Editorials

Une économie de chandelle

Nous sommes peut-être proches de l’ambiance qui régna dans la plupart des pays européens sur la rationalisation des dépenses. Mais nous sommes aussi à deux doigts de subir le même schéma si le fonctionnement de nos départements continue de bouffer l’effort de l’investissement. Certes, la mentalité n’est pas la même. Les paradigmes changent. Il y a une grande disparité entre les départements gouvernementaux au Maroc, à l’image de celle qui frappe la société. Déjà pour le Budget 2010, décision a été prise de réduire le train de vie de l’État de 10%. Les dépenses de fonctionnement avaient été revues en baisse de 15 milliards de DH. Les signaux de la vraie crise sont déjà perceptibles. Et contrairement au ton optimiste de l’argentier du Royaume à la 11ème réunion du Comité de veille stratégique, le moral du monde des affaires semble mitigé. Le textile, lui, peine à relever la tête mais cette question d’enjeux et d’adresse. C’est un secteur qui doit se chercher d’autres débouchés comme l’Afrique par exemple. Plusieurs milliers d’emplois y ont été sacrifiés, d’aucuns parlent de plus de 10% de la main-d’oeuvre. Il va donc falloir faire la part des choses avant d’imposer une cure de rigorisme. Le Parlement en est l’illustration. Députés et conseillers n’ont jamais eu les vrais moyens et outils pour accomplir comme il se doit leur rôle de contrôle du gouvernement.
Cumulées, ces contraintes pousseront indubitablement à des coupes dans les budgets sectoriels. L’idée est là. Son bruit résonne au sein du département du ministre des Finances, bien que l’on ne veuille pas encore l’exprimer crûment de peur de bousculer les esprits. Selon nos informations, certains ministres ont déjà commencé à demander à leurs staffs de préparer des fiches détaillées sur leurs dépenses de trop. Celles que l’on peut facilement sacrifier au profit d’autres plus importantes. Les chefs de départements ont compris que les négociations budgétaires seront, cette année, plus serrées que par le passé. En effet, les dépenses de fonctionnement posent problème, leur rationalisation surtout. Et à terme, comme le reconnaissent certains responsables aux Finances, auront leur impact sur la croissance et l’investissement public de manière générale.
Avec aussi la baisse des recettes fiscales, les marges de manoeuvres du gouvernement deviennent de plus en plus étriquées.
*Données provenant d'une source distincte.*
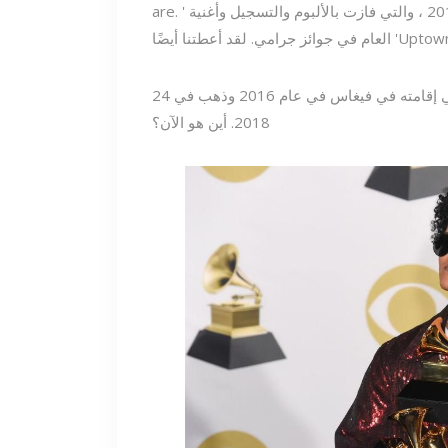
في عام 2016 ، والتي فازت بالألبوم والتسجيل وأغنية
بدأ المغني إقامته في فيغاس في عام 2016 وذهب في 24k Magic World Tour التي انتهت في ديسمبر
2018. أين هو الآن؟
Déjà à la fin du premier trimestre 2010, l’exécution de la loi de Finances s’est soldée par un déficit budgétaire de 4,5 milliards de DH, les recettes fiscales ayant diminué de 7,5 et de 11,5% durant la même période en 2009. Quant aux privatisations, c’est une bouée de sauvetage que l’on ne peut pas éternellement utiliser. On ne peut pas également exclure l’appui communautaire, sous forme de dons, à travers le Programme indicatif national 2011-2013 d’un montant indicatif global de 580,5 millions d’euros (plus de 6,6 milliards DH) qui vient d’être renfloué et qui prévoit le développement de cinq volets, à savoir : le développement des politiques sociales, modernisation économique, appui institutionnel, bonne gouvernance et droits de l’Homme et le volet protection de l’environnement. Il s’agit aussi de plusieurs programmes visant la prévention de l’habitat insalubre, le développement rural intégré dans le Nord du pays et l’appui à la couverture médicale de base. Quant au secteur de l’industrie qui oscille entre l’offre et la demande, l’impact est frontal. Le secteur dépend entièrement de facteurs exogènes. La baisse des commandes est de 31%, le câblage étant principalement impacté. Dans ce secteur qui fait partie des métiers mondiaux du Maroc, on déplore des centaines d’emplois sacrifiés. La facture pétrolière pèsera aussi de tout son poids durant la préparation du prochain budget. A 80 voire 83 dollars le baril, l’argentier du pays devra revoir ses calculs. Les prévisions du surcoût en termes d’engagements pour soutenir les prix des hydrocarbures dérangent. Il faut s’attendre à une pression supplémentaire sur la Caisse de compensation qui dépasserait les 11 milliards de DH initialement prévus. Si l’on ajoute à cela les répercussions perverses de la crise en Europe sur le tourisme et les transferts MRE, la facture risque de devenir un peu lourde. La politique de rationalisation des dépenses de fonctionnement n’a permis de réaliser qu’une petite économie de chandelle si on ne met pas une pression sur les départements dépensiers.